Губы вытянулись в жесткую линию, скулы резко очертились.

— Яа-а-а… В порядке, — я крутанулась на пятках, пряча глаза, пытаясь суматошно вытереть слезы. Даже спиной ощущала, как приблизился мельранец. Он не касался, нет, замер меньше чем в шаге. Тяжело задышал, осторожно положил руку на плечо, и горячий шепот пощекотал ухо:

— Лиса. Все будет хорошо. Я обещаю.

И почему-то я не отодвинулась, замерла, ловя его теплое, неровное дыхание и шепот:

— Я позабочусь о ней. И… о тебе тоже.

Ни с того, ни с сего замедлилось время, а, быть может, остановилось совсем. Часто-часто заколотилось сердце. А шепот Рейгарда заглушил эхо сотен шагов по металлическому полу и нескончаемый гомон отпускников, мечущихся по телепорту в поисках нужного рейса.

— Успокойся. Лиса. Все будет хорошо…

Глупые мурашки пробежали от затылка к копчику.

Рейгард вдруг прижался ко мне — знойный и каменный. Вздрагивающие пальцы соскользнули с плеч, устремились к ладоням. Медленно, осторожно опустились на талию. И снова тело мельранца отреагировало на нашу близость слишком быстро, слишком по-мужски.

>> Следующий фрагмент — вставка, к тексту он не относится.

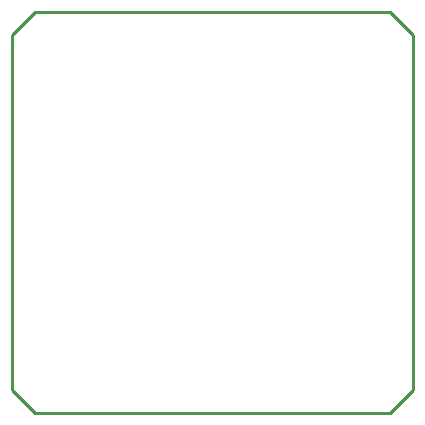
<source format=gbr>
%TF.GenerationSoftware,KiCad,Pcbnew,9.0.6*%
%TF.CreationDate,2026-02-10T13:55:09-08:00*%
%TF.ProjectId,ArmEncoderBoard,41726d45-6e63-46f6-9465-72426f617264,rev?*%
%TF.SameCoordinates,Original*%
%TF.FileFunction,Profile,NP*%
%FSLAX46Y46*%
G04 Gerber Fmt 4.6, Leading zero omitted, Abs format (unit mm)*
G04 Created by KiCad (PCBNEW 9.0.6) date 2026-02-10 13:55:09*
%MOMM*%
%LPD*%
G01*
G04 APERTURE LIST*
%TA.AperFunction,Profile*%
%ADD10C,0.250000*%
%TD*%
G04 APERTURE END LIST*
D10*
X155725000Y-67050000D02*
X155725000Y-97050000D01*
X153725000Y-99050000D01*
X123725000Y-99050000D01*
X121725000Y-97050000D01*
X121725000Y-67050000D01*
X123725000Y-65050000D01*
X153725000Y-65050000D01*
X155725000Y-67050000D01*
M02*

</source>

Я отпрянула, и наконец-то смогла связно мыслить. Рейгард застыл, прямо под цифрами рейса. Большой, напряженный и… почему-то растерянный. Губы его вздрагивали, а глаза смотрели не мигая, неотрывно следили за каждым моим жестом.

— Э-э-э-э… Все нормально. Просто задумалась, — промямлила я, судорожно пытаясь понять, что же такое случилось между нами секунду назад. — Мелинда?

— Уже на борту.

— Как на борту? — поразилась я. Огляделась — ни транспортника, ни портал для него еще не подали.

Рейгард словно прочел мои мысли.

— Они сели через служебный вход, чтобы не мучить больную ожиданием.

Мне показалось или в голосе мельранца звучало участие?

— А врачи? — встрепенулась я.

— Фаскраф скоро будет, медсестры на месте.

Он говорил деловито и взволнованно одновременно, словно отвечал хорошо заученный урок очень строгому и придирчивому педагогу. Я удивленно посмотрела на Рейгарда и вопрос сорвался с губ сам собой.

— А почему бы тебе не объявить Мелинду своей беременной невестой? А я останусь на Земле? А? И хлопот меньше и заботы…

И снова этот взгляд. Словно я его оскорбила, унизила. Снова эти поджатые губы и хмурое, потемневшее лицо.

Мельранец отступил на пару шагов, будто внезапно вспомнил про дистанцию.

Я ожидала возражений, возмущений, объяснений. Да хоть чего-то! Но Рейгард молчал, не сводя с меня пронзительного синего взгляда. И я чувствовала, как решимость тает, как странно сосет под ложечкой, и время замедляет ход. Внутри разливалось тепло, сердце припускало быстрее, а голова стремительно пустела.

Да что со мной такое? Я тряхнула головой, сбрасывая наваждение. Мельранец не шелохнулся — замер каменной глыбой.